--- Source records ---

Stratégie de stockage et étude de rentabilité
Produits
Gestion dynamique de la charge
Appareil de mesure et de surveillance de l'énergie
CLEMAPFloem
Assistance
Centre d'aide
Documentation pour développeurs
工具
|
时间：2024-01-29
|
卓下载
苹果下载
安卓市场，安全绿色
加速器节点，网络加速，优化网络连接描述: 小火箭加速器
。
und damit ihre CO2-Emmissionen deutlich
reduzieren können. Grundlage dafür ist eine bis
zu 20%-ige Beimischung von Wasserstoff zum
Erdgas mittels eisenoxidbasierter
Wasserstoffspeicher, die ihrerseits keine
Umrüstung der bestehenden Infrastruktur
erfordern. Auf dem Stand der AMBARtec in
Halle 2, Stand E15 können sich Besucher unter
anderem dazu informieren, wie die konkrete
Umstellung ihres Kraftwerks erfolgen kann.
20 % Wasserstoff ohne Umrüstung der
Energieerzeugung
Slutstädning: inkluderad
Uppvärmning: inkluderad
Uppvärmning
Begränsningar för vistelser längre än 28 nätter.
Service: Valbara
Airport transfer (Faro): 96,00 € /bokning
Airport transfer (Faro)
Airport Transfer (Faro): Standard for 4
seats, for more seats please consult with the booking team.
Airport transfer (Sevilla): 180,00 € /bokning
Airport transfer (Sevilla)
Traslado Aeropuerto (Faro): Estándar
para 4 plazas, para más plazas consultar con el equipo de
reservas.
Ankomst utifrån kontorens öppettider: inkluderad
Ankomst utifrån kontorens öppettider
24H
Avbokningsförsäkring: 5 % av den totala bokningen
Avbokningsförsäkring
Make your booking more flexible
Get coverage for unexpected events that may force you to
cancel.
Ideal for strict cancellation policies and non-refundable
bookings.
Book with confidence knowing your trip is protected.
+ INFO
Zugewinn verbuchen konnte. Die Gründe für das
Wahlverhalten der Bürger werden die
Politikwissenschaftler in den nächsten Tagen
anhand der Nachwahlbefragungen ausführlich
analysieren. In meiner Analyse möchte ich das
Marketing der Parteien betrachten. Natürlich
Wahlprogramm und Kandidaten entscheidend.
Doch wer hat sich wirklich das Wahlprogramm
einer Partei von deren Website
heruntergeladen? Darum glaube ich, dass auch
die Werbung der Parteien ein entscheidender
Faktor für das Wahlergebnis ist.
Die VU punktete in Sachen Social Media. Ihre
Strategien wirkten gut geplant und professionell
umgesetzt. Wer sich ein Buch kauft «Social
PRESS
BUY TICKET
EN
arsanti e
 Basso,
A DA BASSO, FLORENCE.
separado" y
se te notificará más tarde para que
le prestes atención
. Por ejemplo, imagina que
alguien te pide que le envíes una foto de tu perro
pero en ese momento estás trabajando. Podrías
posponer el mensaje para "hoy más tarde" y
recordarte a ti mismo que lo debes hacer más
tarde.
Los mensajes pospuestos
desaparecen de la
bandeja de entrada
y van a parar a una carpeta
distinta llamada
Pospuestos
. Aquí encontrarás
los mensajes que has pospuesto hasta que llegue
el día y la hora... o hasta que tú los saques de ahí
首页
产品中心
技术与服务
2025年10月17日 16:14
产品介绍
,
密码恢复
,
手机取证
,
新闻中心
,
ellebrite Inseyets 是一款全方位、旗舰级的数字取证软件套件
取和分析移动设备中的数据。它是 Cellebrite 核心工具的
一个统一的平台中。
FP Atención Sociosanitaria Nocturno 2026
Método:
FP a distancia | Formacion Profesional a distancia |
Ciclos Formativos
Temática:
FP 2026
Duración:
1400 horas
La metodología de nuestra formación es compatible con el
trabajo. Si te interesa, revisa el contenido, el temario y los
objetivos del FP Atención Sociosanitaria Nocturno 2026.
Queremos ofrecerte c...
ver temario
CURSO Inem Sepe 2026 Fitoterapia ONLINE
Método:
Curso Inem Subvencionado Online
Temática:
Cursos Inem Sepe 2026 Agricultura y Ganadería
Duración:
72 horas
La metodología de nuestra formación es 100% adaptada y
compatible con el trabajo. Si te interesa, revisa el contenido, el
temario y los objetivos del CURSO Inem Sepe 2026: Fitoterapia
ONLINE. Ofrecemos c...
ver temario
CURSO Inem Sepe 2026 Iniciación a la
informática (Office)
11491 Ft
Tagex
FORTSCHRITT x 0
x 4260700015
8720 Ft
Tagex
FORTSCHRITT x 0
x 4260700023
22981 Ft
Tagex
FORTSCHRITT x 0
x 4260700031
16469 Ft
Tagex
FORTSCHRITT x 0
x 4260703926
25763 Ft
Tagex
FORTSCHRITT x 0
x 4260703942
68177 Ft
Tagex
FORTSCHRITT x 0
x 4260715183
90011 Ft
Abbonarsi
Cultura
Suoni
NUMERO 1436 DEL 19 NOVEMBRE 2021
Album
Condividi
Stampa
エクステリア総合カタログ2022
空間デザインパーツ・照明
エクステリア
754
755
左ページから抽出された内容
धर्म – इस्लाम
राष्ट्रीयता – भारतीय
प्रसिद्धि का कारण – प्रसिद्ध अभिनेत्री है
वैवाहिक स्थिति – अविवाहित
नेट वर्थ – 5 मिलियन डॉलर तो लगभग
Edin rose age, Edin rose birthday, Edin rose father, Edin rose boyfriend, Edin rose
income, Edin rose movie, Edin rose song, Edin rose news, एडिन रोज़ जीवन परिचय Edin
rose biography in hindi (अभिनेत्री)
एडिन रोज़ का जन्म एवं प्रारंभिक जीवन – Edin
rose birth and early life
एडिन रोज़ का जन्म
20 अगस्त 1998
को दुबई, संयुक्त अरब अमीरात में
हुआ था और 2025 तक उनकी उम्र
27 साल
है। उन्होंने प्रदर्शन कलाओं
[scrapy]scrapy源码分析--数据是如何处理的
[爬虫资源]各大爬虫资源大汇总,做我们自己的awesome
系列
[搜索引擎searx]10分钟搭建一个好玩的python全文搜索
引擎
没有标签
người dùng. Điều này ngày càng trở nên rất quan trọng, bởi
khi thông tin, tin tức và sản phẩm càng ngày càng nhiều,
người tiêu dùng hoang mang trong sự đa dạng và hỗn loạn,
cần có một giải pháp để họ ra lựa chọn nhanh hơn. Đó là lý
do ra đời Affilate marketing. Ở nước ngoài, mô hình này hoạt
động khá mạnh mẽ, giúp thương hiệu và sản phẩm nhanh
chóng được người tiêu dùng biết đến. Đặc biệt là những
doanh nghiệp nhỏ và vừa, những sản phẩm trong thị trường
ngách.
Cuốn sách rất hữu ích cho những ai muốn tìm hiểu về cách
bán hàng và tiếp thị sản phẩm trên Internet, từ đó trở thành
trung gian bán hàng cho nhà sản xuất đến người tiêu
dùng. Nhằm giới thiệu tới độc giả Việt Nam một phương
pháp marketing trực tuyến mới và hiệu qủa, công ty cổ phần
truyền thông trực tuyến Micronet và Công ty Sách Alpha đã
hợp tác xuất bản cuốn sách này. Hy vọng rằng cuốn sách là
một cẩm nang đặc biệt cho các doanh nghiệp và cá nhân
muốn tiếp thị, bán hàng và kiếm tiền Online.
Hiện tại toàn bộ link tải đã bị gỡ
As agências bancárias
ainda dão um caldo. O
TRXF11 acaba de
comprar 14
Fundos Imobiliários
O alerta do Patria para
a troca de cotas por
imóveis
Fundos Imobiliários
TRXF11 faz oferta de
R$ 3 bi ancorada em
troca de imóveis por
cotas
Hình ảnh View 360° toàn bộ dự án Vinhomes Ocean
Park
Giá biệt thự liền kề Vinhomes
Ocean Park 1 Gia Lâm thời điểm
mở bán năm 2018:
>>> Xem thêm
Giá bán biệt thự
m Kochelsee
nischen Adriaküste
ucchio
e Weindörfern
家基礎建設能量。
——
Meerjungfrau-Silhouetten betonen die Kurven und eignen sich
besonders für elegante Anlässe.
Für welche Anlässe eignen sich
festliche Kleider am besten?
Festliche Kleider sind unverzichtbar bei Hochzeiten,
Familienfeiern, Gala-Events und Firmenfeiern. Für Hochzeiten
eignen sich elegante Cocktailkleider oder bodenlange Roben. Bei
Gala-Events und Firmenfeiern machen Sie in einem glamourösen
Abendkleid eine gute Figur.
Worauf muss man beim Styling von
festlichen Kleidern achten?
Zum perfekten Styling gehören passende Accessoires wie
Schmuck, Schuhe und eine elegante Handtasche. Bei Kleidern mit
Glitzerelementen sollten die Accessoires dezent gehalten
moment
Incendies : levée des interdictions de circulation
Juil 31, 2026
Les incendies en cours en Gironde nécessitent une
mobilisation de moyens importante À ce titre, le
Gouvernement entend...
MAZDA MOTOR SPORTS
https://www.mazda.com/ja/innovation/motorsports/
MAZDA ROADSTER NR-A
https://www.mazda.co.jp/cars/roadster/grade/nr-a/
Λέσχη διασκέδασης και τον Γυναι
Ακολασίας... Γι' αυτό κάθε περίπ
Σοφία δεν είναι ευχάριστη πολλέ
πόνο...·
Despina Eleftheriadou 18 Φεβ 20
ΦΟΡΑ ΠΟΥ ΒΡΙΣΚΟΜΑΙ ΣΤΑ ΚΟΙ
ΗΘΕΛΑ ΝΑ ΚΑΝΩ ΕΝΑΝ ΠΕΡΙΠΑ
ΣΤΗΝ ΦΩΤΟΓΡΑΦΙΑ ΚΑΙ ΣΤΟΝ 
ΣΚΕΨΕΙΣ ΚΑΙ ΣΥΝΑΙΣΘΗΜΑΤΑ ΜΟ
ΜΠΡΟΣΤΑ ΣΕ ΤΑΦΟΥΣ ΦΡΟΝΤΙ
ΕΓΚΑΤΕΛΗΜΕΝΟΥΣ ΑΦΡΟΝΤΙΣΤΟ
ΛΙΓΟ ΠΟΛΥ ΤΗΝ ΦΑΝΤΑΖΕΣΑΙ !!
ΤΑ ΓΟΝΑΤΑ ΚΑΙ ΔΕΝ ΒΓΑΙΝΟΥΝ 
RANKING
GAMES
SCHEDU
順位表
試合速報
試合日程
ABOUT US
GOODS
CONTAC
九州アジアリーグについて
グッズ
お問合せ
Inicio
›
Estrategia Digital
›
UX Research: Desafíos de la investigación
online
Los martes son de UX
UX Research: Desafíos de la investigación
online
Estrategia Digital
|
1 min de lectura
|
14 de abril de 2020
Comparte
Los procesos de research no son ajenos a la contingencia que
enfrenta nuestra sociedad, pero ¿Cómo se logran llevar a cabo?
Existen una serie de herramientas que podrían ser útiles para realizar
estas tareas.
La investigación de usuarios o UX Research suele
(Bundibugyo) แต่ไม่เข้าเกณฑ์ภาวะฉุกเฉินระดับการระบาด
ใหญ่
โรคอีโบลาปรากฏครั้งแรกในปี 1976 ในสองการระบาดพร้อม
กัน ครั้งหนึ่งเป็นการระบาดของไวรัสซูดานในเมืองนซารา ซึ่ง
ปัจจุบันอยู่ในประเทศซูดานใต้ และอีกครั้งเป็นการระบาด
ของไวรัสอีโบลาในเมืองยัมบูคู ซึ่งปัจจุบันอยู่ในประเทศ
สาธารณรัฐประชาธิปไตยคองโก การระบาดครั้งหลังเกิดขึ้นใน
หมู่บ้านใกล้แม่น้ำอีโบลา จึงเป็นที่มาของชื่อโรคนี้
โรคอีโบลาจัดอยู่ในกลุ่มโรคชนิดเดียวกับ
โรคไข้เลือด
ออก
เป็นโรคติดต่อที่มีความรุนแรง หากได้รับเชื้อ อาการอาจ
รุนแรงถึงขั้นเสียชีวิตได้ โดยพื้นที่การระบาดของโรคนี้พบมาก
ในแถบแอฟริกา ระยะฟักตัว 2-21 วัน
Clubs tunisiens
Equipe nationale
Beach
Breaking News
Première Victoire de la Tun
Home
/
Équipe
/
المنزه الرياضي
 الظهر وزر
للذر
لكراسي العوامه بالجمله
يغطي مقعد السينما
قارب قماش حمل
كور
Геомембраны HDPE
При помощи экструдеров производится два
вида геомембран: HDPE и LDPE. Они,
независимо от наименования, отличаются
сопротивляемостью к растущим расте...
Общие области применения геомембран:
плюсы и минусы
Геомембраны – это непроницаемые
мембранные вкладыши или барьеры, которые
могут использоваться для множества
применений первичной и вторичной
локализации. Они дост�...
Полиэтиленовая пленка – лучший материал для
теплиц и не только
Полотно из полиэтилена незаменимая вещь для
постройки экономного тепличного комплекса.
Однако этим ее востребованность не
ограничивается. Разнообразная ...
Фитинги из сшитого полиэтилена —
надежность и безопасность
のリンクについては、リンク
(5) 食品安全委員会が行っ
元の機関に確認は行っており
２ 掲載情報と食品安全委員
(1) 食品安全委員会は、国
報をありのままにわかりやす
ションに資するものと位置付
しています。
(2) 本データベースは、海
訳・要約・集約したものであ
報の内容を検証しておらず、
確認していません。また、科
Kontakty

---

■ Work to complete
Copy word for word the lines of the entries from the start through the line that contains "reduzieren können. Grundlage", both ends included.

■ Exercise response
Stratégie de stockage et étude de rentabilité
Produits
Gestion dynamique de la charge
Appareil de mesure et de surveillance de l'énergie
CLEMAPFloem
Assistance
Centre d'aide
Documentation pour développeurs
工具
|
时间：2024-01-29
|
卓下载
苹果下载
安卓市场，安全绿色
加速器节点，网络加速，优化网络连接描述: 小火箭加速器
。
und damit ihre CO2-Emmissionen deutlich
reduzieren können. Grundlage dafür ist eine bis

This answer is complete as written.